◆ Directions for this task:
In the records below, copy out word for word everything from the line containing "2.28.2 catalogue (DETECT_THRESH" down to the line containing "Image 1228 x", including both of those lines.

◆ Data entries:
==============================
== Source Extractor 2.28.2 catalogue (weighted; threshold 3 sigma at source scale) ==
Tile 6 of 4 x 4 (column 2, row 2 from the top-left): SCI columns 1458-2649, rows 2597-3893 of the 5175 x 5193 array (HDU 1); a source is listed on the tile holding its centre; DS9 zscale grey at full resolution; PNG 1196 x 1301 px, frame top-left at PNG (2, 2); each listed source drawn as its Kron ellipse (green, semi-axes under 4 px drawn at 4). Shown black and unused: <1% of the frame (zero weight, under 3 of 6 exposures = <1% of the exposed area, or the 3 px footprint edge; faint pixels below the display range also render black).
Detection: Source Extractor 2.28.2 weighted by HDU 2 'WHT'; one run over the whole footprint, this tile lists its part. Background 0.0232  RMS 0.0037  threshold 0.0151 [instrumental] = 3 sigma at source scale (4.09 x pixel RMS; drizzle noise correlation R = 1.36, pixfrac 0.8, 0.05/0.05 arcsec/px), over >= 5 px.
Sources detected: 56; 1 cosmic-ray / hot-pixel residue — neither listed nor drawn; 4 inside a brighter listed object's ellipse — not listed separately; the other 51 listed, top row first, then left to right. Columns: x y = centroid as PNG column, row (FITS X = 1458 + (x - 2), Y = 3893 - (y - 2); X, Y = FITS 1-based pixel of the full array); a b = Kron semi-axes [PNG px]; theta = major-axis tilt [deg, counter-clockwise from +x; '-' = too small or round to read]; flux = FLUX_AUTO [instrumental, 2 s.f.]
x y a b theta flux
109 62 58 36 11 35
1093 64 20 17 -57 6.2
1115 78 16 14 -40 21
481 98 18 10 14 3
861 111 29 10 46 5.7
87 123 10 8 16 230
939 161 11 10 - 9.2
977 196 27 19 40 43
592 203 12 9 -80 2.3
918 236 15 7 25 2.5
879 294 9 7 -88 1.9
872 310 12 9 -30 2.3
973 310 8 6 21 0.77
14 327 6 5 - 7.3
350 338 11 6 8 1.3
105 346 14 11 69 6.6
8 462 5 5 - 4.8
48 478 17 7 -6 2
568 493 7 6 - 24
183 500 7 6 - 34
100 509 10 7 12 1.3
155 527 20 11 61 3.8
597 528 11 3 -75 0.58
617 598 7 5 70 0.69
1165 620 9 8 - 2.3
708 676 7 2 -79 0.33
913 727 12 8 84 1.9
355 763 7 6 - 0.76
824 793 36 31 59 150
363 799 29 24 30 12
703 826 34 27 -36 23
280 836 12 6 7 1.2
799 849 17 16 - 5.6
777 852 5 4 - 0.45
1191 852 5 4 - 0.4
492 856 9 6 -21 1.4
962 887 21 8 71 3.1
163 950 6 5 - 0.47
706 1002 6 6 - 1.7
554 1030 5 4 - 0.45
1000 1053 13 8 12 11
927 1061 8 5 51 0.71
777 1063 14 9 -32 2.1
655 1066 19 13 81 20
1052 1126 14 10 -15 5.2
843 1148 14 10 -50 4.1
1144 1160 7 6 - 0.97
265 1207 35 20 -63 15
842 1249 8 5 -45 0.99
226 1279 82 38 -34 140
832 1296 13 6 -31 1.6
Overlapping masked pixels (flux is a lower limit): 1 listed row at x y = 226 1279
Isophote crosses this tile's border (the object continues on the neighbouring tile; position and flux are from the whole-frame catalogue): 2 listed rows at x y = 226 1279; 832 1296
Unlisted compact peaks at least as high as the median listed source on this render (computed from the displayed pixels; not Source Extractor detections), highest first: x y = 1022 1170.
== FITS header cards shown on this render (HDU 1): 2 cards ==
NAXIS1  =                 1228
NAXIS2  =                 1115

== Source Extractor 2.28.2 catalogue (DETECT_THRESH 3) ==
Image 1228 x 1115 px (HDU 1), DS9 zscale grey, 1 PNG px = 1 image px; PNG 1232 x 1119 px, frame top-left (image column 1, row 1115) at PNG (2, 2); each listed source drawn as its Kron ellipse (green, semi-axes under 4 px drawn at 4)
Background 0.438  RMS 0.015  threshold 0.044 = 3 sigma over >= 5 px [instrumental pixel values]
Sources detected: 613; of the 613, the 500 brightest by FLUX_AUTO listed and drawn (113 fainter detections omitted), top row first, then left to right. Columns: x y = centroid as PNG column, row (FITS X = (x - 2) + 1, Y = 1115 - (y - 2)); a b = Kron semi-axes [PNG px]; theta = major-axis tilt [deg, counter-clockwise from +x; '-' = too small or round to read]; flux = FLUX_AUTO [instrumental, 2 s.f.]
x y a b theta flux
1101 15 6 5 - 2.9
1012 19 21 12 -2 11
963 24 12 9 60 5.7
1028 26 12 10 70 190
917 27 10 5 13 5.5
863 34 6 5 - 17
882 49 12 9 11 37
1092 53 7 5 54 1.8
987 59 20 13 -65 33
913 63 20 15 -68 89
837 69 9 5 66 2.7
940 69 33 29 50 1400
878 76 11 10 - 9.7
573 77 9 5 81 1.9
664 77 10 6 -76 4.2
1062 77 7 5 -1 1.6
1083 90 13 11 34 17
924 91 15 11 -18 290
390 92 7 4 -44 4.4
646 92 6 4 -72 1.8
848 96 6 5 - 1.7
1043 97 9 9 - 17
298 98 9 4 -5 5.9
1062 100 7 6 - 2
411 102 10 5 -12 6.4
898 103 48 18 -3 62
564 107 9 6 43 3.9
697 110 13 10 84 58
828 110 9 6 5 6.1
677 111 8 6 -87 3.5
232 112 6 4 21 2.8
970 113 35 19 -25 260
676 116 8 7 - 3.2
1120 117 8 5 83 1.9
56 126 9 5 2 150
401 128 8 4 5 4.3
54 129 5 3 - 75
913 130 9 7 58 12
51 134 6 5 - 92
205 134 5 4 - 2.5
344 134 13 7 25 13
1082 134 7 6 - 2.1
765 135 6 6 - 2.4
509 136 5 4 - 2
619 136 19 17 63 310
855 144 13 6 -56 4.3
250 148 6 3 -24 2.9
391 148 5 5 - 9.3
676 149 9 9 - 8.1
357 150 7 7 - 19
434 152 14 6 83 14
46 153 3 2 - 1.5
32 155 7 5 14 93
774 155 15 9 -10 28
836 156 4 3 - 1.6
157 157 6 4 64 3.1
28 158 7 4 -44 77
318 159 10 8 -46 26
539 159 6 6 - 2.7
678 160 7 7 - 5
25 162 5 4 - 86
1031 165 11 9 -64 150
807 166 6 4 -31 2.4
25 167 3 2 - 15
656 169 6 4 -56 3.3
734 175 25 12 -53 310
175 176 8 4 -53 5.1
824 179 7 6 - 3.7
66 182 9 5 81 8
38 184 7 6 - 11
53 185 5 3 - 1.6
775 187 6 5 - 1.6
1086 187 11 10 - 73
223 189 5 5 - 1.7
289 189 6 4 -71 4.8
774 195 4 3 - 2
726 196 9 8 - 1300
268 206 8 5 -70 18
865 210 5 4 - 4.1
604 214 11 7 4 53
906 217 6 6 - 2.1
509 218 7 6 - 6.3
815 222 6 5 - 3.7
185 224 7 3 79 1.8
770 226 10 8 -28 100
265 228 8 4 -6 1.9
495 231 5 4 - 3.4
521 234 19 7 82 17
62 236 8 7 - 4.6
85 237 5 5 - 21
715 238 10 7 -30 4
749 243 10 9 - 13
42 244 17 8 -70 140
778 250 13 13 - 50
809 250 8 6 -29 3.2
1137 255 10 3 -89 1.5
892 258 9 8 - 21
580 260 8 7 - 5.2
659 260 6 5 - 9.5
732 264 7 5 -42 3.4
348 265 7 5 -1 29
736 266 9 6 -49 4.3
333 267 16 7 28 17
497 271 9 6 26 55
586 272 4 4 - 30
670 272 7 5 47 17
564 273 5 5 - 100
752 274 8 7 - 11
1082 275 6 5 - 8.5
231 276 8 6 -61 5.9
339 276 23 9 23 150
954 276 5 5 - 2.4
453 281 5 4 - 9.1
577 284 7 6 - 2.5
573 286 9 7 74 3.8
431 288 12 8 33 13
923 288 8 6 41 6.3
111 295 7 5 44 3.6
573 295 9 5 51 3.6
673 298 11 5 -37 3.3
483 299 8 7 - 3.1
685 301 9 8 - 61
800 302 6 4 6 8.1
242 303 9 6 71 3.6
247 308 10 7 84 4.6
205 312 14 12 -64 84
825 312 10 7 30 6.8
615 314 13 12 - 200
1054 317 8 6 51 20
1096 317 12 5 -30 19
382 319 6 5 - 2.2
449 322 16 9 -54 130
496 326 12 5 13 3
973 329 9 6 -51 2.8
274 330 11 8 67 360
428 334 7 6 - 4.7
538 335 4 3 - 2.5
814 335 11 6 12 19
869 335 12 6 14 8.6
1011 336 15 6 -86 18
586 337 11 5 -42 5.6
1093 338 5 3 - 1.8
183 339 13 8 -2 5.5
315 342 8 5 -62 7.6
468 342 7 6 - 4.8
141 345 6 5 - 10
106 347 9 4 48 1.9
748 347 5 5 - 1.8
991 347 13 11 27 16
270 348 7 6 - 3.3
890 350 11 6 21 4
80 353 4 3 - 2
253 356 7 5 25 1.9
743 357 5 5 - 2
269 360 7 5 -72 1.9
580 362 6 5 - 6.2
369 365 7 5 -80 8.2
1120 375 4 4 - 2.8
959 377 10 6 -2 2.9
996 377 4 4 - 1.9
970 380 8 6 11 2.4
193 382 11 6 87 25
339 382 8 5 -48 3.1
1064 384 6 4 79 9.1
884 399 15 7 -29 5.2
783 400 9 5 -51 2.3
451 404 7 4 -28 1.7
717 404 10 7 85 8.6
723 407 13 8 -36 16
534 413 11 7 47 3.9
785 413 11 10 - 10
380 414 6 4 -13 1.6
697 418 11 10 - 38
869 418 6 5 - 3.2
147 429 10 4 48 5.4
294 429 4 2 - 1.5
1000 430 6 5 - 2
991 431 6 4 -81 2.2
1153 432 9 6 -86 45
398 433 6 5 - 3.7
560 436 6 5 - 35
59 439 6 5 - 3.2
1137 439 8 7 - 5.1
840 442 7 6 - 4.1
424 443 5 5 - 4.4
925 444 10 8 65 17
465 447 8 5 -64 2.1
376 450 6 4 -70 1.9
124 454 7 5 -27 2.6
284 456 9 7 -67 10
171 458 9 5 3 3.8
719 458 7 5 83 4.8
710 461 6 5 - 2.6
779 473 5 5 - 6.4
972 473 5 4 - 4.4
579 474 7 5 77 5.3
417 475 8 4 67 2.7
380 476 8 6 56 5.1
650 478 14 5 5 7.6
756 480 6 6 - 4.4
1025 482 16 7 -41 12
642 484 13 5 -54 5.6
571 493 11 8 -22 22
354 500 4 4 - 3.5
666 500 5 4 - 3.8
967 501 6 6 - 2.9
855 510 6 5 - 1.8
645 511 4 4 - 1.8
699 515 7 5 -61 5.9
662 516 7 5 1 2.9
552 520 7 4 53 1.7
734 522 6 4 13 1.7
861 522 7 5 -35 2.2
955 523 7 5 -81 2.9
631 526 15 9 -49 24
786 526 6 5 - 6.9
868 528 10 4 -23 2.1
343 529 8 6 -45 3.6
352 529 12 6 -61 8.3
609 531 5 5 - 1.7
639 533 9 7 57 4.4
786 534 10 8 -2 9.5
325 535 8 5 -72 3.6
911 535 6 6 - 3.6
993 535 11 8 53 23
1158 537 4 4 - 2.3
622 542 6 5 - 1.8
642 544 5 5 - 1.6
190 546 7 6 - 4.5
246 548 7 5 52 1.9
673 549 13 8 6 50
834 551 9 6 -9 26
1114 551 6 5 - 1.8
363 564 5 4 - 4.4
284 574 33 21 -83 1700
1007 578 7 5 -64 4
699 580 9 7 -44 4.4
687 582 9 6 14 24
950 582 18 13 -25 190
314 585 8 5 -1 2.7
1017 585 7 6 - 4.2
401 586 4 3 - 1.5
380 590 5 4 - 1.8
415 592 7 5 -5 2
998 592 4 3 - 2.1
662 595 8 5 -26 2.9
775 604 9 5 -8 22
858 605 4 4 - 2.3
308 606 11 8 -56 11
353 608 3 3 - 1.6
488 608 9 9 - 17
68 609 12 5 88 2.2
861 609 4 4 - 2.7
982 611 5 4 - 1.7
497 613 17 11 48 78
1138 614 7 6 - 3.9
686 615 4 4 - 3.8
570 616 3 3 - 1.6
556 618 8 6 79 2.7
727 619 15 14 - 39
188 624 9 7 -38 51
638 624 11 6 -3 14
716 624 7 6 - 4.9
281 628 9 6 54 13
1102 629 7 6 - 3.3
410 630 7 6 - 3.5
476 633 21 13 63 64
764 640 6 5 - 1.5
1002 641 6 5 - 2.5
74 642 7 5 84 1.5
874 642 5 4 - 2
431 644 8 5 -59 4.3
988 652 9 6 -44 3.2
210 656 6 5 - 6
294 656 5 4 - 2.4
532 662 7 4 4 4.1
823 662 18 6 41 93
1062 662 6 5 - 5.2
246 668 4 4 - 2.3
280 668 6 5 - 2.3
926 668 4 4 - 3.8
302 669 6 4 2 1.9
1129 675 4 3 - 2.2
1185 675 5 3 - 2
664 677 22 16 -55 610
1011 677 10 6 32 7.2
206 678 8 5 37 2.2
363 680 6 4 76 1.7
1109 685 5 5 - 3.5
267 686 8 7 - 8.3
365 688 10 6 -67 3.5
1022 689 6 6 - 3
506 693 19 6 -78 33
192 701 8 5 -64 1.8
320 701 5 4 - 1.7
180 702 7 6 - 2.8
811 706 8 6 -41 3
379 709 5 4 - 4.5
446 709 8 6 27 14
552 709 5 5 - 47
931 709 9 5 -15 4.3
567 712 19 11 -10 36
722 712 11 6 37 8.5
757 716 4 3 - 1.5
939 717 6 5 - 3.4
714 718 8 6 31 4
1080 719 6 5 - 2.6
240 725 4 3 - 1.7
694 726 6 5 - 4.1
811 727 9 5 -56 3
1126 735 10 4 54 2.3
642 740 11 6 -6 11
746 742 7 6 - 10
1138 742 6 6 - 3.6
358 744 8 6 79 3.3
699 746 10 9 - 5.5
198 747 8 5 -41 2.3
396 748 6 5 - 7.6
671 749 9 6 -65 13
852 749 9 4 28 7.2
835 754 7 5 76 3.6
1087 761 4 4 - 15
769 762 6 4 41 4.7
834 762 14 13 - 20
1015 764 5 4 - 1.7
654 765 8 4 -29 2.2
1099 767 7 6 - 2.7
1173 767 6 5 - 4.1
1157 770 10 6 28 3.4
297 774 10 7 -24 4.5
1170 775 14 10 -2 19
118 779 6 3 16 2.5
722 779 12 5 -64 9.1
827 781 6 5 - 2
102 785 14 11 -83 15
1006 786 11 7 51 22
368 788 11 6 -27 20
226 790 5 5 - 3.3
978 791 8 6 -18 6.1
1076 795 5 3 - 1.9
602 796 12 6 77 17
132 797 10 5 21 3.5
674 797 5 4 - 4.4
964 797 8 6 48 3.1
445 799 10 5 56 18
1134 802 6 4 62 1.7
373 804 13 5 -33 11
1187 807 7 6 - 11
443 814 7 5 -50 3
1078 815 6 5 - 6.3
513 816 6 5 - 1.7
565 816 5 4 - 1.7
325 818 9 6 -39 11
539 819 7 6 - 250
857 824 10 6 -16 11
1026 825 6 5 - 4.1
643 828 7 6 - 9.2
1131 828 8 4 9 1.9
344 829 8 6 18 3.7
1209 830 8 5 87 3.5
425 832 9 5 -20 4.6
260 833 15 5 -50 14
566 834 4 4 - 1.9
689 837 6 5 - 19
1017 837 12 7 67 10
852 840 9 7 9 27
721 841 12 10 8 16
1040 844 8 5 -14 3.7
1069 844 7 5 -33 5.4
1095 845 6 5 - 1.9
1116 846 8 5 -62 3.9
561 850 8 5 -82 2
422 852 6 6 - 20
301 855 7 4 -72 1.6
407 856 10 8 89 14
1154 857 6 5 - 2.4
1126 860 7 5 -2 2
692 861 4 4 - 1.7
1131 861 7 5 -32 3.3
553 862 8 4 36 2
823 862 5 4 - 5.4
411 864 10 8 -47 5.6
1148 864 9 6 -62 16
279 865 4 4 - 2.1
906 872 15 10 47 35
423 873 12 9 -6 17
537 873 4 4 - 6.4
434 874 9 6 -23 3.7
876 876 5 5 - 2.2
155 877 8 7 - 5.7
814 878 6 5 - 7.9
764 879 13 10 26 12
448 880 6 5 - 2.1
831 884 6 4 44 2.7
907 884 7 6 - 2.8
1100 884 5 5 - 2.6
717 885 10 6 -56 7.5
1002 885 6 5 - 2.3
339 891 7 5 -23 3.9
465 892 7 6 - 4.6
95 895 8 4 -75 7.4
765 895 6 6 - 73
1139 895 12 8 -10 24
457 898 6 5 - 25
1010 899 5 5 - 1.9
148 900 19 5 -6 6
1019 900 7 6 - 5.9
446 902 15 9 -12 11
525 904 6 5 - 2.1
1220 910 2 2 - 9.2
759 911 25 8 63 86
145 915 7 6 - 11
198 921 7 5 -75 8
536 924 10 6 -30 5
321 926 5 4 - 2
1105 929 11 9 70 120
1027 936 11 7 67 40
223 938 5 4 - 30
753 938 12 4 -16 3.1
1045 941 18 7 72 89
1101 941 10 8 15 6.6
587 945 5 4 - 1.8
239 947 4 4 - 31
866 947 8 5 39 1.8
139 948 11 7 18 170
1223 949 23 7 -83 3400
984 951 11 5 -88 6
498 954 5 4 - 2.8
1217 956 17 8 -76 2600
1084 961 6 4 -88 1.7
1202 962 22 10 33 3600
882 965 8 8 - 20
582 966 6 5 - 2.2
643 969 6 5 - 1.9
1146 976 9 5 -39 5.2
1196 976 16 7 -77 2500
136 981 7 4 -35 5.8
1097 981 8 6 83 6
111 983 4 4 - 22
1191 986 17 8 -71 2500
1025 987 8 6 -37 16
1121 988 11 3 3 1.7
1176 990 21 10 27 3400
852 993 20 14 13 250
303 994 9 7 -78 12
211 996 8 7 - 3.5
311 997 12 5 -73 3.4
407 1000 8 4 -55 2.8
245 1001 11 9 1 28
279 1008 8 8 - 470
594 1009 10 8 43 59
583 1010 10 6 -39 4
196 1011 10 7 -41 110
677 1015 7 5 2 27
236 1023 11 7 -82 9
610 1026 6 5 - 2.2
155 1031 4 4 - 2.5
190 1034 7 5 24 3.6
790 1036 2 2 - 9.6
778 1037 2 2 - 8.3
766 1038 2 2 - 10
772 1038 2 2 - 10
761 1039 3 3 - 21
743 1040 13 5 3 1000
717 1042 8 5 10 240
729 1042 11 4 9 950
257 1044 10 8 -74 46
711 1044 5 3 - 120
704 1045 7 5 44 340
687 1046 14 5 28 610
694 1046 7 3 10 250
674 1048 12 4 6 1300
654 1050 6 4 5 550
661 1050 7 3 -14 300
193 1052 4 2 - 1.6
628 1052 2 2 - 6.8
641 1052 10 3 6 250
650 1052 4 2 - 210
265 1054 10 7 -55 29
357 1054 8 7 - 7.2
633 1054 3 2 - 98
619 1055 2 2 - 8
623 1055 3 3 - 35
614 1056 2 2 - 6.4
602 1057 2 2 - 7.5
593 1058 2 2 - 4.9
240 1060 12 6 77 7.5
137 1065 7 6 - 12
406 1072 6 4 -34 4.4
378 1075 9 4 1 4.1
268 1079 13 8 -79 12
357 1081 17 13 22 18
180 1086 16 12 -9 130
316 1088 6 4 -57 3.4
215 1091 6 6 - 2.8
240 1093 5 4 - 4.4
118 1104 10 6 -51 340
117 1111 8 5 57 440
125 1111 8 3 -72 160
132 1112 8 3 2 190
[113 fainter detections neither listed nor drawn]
==============================
◆ Complete output:
== Source Extractor 2.28.2 catalogue (DETECT_THRESH 3) ==
Image 1228 x 1115 px (HDU 1), DS9 zscale grey, 1 PNG px = 1 image px; PNG 1232 x 1119 px, frame top-left (image column 1, row 1115) at PNG (2, 2); each listed source drawn as its Kron ellipse (green, semi-axes under 4 px drawn at 4)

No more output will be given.